True, a multi-party democracy has a number of highly attractive features. I, myself, generally favour the European-style mosaic parliaments to the Westminster system where two groups share a century-long monopoly on political power, ever-confident that it’s a matter of several years before they re-take the government, and thus barely motivated to please the electorate with creativity or courage in policy-making.
However, there’s little in common between the multi-party elections in Continental Europe and the fragmented mess that British politics may very well become in the near future. To begin with an obvious point: the leading exemplars of the European ways, be it Scandinavians, Dutch or Swiss (all are heavy hitters of the glossy Democracy Index) use a Proportional representation system. The UK has never been particularly excited with the idea of adopting it, despite 130 years of activism by the Electoral Reform Society. This means that for all the fresh faces and personalities in TV debates the issue of lost votes – when parties with wide support yet with few “strongholds” are under-represented in the national legislature – is still alive and well. As current prognosis suggests, relatively popular parties like Greens (5 per cent) and UKIP (14 per cent) are going to struggle to secure several (if any) seats in the House of Commons, whereas the SNP (3.5 per cent) and Northern Irish DUP (<2 per cent) could receive many seats and a disproportional say in state affairs, trading their support of a major party’s minority government for some appealing boons to their respective regions. Their expected triumph, meanwhile, is also central to another significant problem…
In European democracies, one of the key advantages of multi-party system is that the greater variety of political platforms results in a more precise expression of citizens’ will: some nations even indulge in such excessive luxury as having, for example, two major centre-right liberal (Netherlands) or six left-wing (Denmark) parties. That, in turn, creates an intense competition and thus, in most cases, a healthy and lively political culture. In the UK, however, most successful minor parties are local; they don’t field candidates outside their regions, so the majority of the electorate (in other words, England) are denied the joys of political smorgasbord.
For the same reason, the existence of these minor parties does not promote competitive political environment – a left-wing English voter simply does not get to pick between Labour and the SNP, for instance. As a result, neither diversity of options nor the better political climate are achieved.
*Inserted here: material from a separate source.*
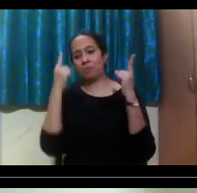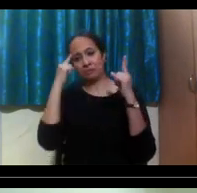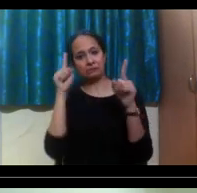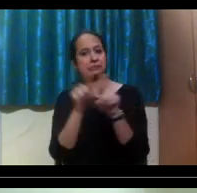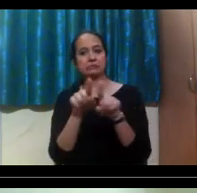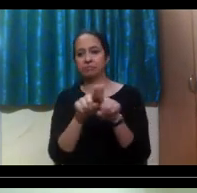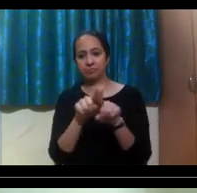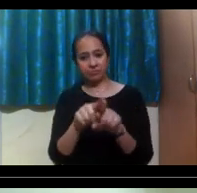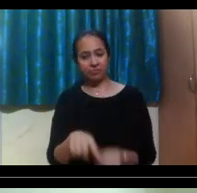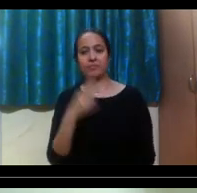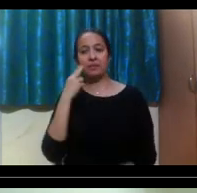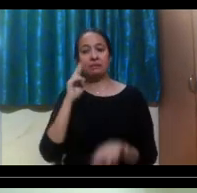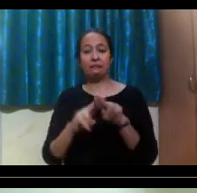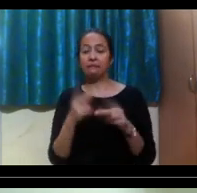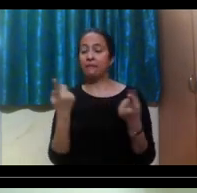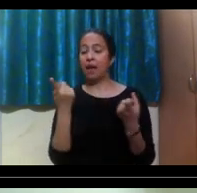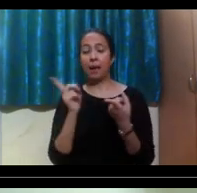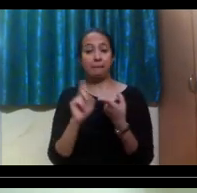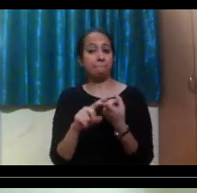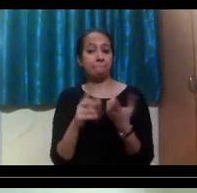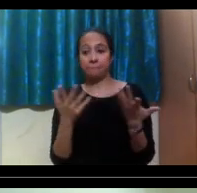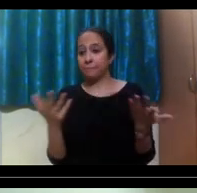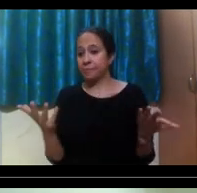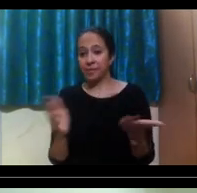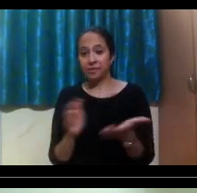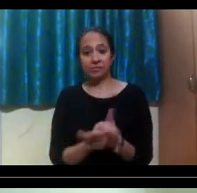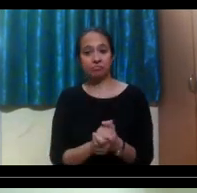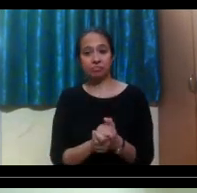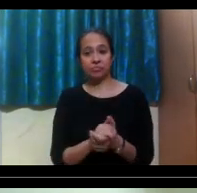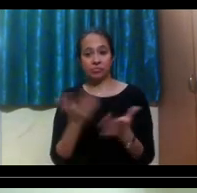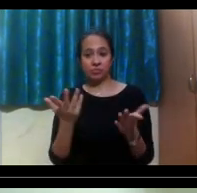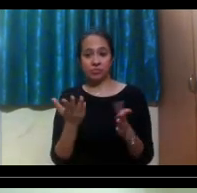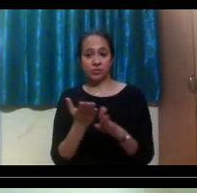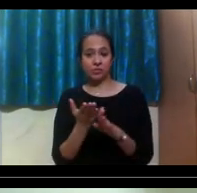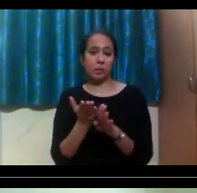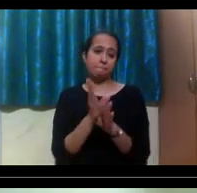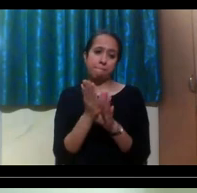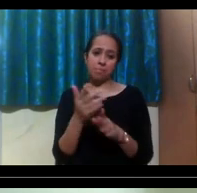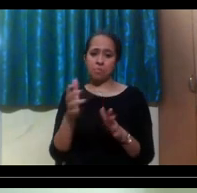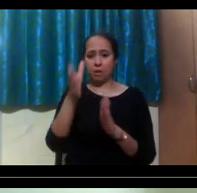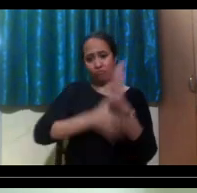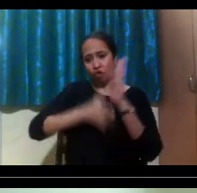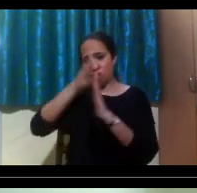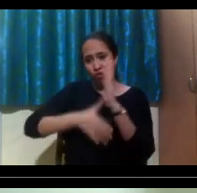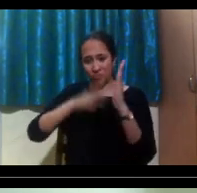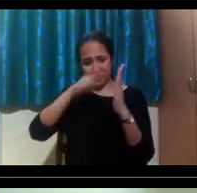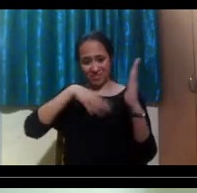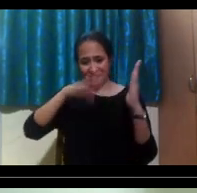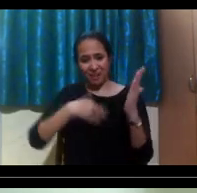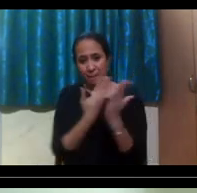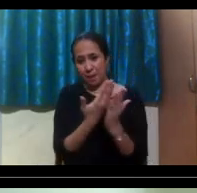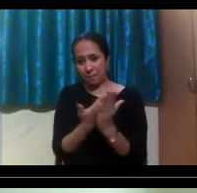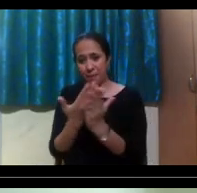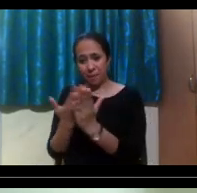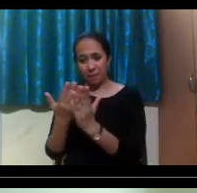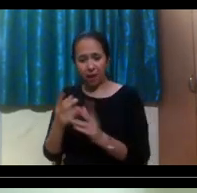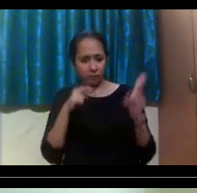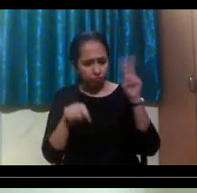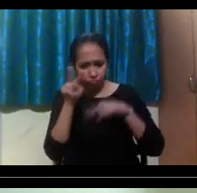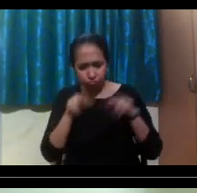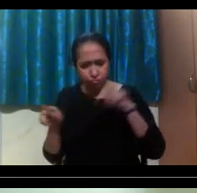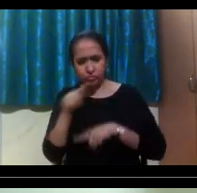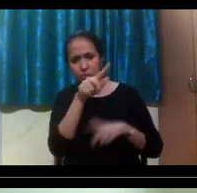if there's any way to, um, pre-screen any of the documents, or kind of confirm, as Justin was saying, um,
Transformed into something between the two-party system it used to be and a multi-party system some want it to become, Britain is not only missing the advantages of the latter, but also risks losing the one true advantage of the former: a single-party majority government, capable of undertaking quick reforms without a need to discuss their terms or trade them for concessions, in practice not bound even with weird whims of some naughty upper house, unlike those in certain other English-speaking countries (whom could I possibly mean here..?).
In the present coalition, the Liberal Democrats, in my opinion, have hardly distinguished themselves as uncompromising negotiators, so this quality still applied to the current cabinet; joint management of, say, the SNP and Labour may not be as smooth. In order to not become both sluggish and unrepresentative at the same time, Britain will have to eventually pick one system. But the regional parties are on very good terms with their electorate (no wonder – why wouldn’t some average Ruaridh or Patrick vote for a group which explicitly claims to lobby for their country?); the public has made its decision, so there is nothing a government could do directly to return the UK into the comfort of a not-so-fair, but effective leadership (unless it’s taking lessons from my homeland, Russia).
The remaining option is to complete the shift: in an ideal world, I’d want to see a change of the electoral model in the next decade, but after the failure of the Alternative Vote referendum in 2011, I am doubtful that people would be eager to abandon the first-past-the-post voting any time soon.